### Input records
* * *
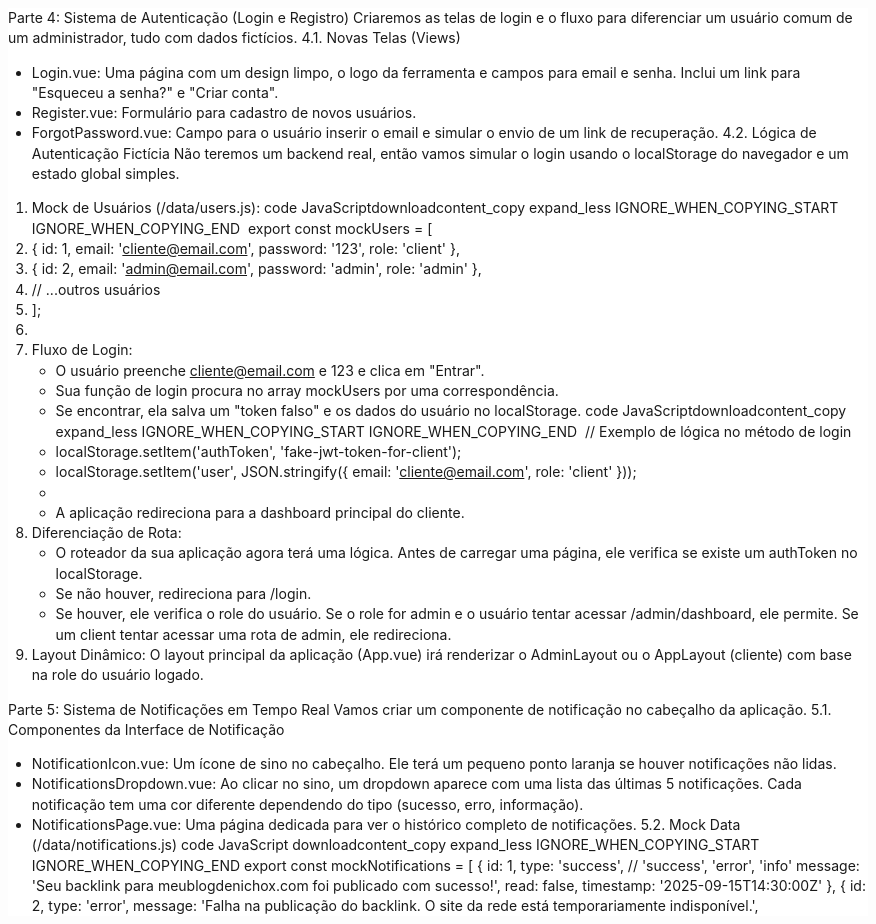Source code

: Parte 4: Sistema de Autenticação (Login e Registro)
Criaremos as telas de login e o fluxo para diferenciar um usuário comum de um administrador, tudo com dados fictícios.
4.1. Novas Telas (Views)
* Login.vue: Uma página com um design limpo, o logo da ferramenta e campos para email e senha. Inclui um link para "Esqueceu a senha?" e "Criar conta".
* Register.vue: Formulário para cadastro de novos usuários.
* ForgotPassword.vue: Campo para o usuário inserir o email e simular o envio de um link de recuperação.
4.2. Lógica de Autenticação Fictícia
Não teremos um backend real, então vamos simular o login usando o localStorage do navegador e um estado global simples.
1. Mock de Usuários (/data/users.js): code JavaScriptdownloadcontent_copy expand_less IGNORE_WHEN_COPYING_START IGNORE_WHEN_COPYING_END     export const mockUsers = [
2.   { id: 1, email: 'cliente@email.com', password: '123', role: 'client' },
3.   { id: 2, email: 'admin@email.com', password: 'admin', role: 'admin' },
4.   // ...outros usuários
5. ];
6.       
7. Fluxo de Login:
    * O usuário preenche cliente@email.com e 123 e clica em "Entrar".
    * Sua função de login procura no array mockUsers por uma correspondência.
    * Se encontrar, ela salva um "token falso" e os dados do usuário no localStorage. code JavaScriptdownloadcontent_copy expand_less IGNORE_WHEN_COPYING_START IGNORE_WHEN_COPYING_END     // Exemplo de lógica no método de login
    * localStorage.setItem('authToken', 'fake-jwt-token-for-client');
    * localStorage.setItem('user', JSON.stringify({ email: 'cliente@email.com', role: 'client' }));
    *       
    * A aplicação redireciona para a dashboard principal do cliente.
8. Diferenciação de Rota:
    * O roteador da sua aplicação agora terá uma lógica. Antes de carregar uma página, ele verifica se existe um authToken no localStorage.
    * Se não houver, redireciona para /login.
    * Se houver, ele verifica o role do usuário. Se o role for admin e o usuário tentar acessar /admin/dashboard, ele permite. Se um client tentar acessar uma rota de admin, ele redireciona.
9. Layout Dinâmico: O layout principal da aplicação (App.vue) irá renderizar o AdminLayout ou o AppLayout (cliente) com base na role do usuário logado.

Parte 5: Sistema de Notificações em Tempo Real
Vamos criar um componente de notificação no cabeçalho da aplicação.
5.1. Componentes da Interface de Notificação
* NotificationIcon.vue: Um ícone de sino no cabeçalho. Ele terá um pequeno ponto laranja se houver notificações não lidas.
* NotificationsDropdown.vue: Ao clicar no sino, um dropdown aparece com uma lista das últimas 5 notificações. Cada notificação tem uma cor diferente dependendo do tipo (sucesso, erro, informação).
* NotificationsPage.vue: Uma página dedicada para ver o histórico completo de notificações.
5.2. Mock Data (/data/notifications.js)
code JavaScript
downloadcontent_copy
expand_less
IGNORE_WHEN_COPYING_START
IGNORE_WHEN_COPYING_END
    export const mockNotifications = [
  { 
    id: 1, 
    type: 'success', // 'success', 'error', 'info'
    message: 'Seu backlink para meublogdenichox.com foi publicado com sucesso!', 
    read: false,
    timestamp: '2025-09-15T14:30:00Z'
  },
  { 
    id: 2, 
    type: 'error', 
    message: 'Falha na publicação do backlink. O site da rede está temporariamente indisponível.',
* * *
### What needs to be done
When you give the entries again, keep them exact and omit any picture they contain.

### Solved exercise
Source code

: Parte 4: Sistema de Autenticação (Login e Registro)
Criaremos as telas de login e o fluxo para diferenciar um usuário comum de um administrador, tudo com dados fictícios.
4.1. Novas Telas (Views)
* Login.vue: Uma página com um design limpo, o logo da ferramenta e campos para email e senha. Inclui um link para "Esqueceu a senha?" e "Criar conta".
* Register.vue: Formulário para cadastro de novos usuários.
* ForgotPassword.vue: Campo para o usuário inserir o email e simular o envio de um link de recuperação.
4.2. Lógica de Autenticação Fictícia
Não teremos um backend real, então vamos simular o login usando o localStorage do navegador e um estado global simples.
1. Mock de Usuários (/data/users.js): code JavaScriptdownloadcontent_copy expand_less IGNORE_WHEN_COPYING_START IGNORE_WHEN_COPYING_END     export const mockUsers = [
2.   { id: 1, email: 'cliente@email.com', password: '123', role: 'client' },
3.   { id: 2, email: 'admin@email.com', password: 'admin', role: 'admin' },
4.   // ...outros usuários
5. ];
6.       
7. Fluxo de Login:
    * O usuário preenche cliente@email.com e 123 e clica em "Entrar".
    * Sua função de login procura no array mockUsers por uma correspondência.
    * Se encontrar, ela salva um "token falso" e os dados do usuário no localStorage. code JavaScriptdownloadcontent_copy expand_less IGNORE_WHEN_COPYING_START IGNORE_WHEN_COPYING_END     // Exemplo de lógica no método de login
    * localStorage.setItem('authToken', 'fake-jwt-token-for-client');
    * localStorage.setItem('user', JSON.stringify({ email: 'cliente@email.com', role: 'client' }));
    *       
    * A aplicação redireciona para a dashboard principal do cliente.
8. Diferenciação de Rota:
    * O roteador da sua aplicação agora terá uma lógica. Antes de carregar uma página, ele verifica se existe um authToken no localStorage.
    * Se não houver, redireciona para /login.
    * Se houver, ele verifica o role do usuário. Se o role for admin e o usuário tentar acessar /admin/dashboard, ele permite. Se um client tentar acessar uma rota de admin, ele redireciona.
9. Layout Dinâmico: O layout principal da aplicação (App.vue) irá renderizar o AdminLayout ou o AppLayout (cliente) com base na role do usuário logado.

Parte 5: Sistema de Notificações em Tempo Real
Vamos criar um componente de notificação no cabeçalho da aplicação.
5.1. Componentes da Interface de Notificação
* NotificationIcon.vue: Um ícone de sino no cabeçalho. Ele terá um pequeno ponto laranja se houver notificações não lidas.
* NotificationsDropdown.vue: Ao clicar no sino, um dropdown aparece com uma lista das últimas 5 notificações. Cada notificação tem uma cor diferente dependendo do tipo (sucesso, erro, informação).
* NotificationsPage.vue: Uma página dedicada para ver o histórico completo de notificações.
5.2. Mock Data (/data/notifications.js)
code JavaScript
downloadcontent_copy
expand_less
IGNORE_WHEN_COPYING_START
IGNORE_WHEN_COPYING_END
    export const mockNotifications = [
  { 
    id: 1, 
    type: 'success', // 'success', 'error', 'info'
    message: 'Seu backlink para meublogdenichox.com foi publicado com sucesso!', 
    read: false,
    timestamp: '2025-09-15T14:30:00Z'
  },
  { 
    id: 2, 
    type: 'error', 
    message: 'Falha na publicação do backlink. O site da rede está temporariamente indisponível.',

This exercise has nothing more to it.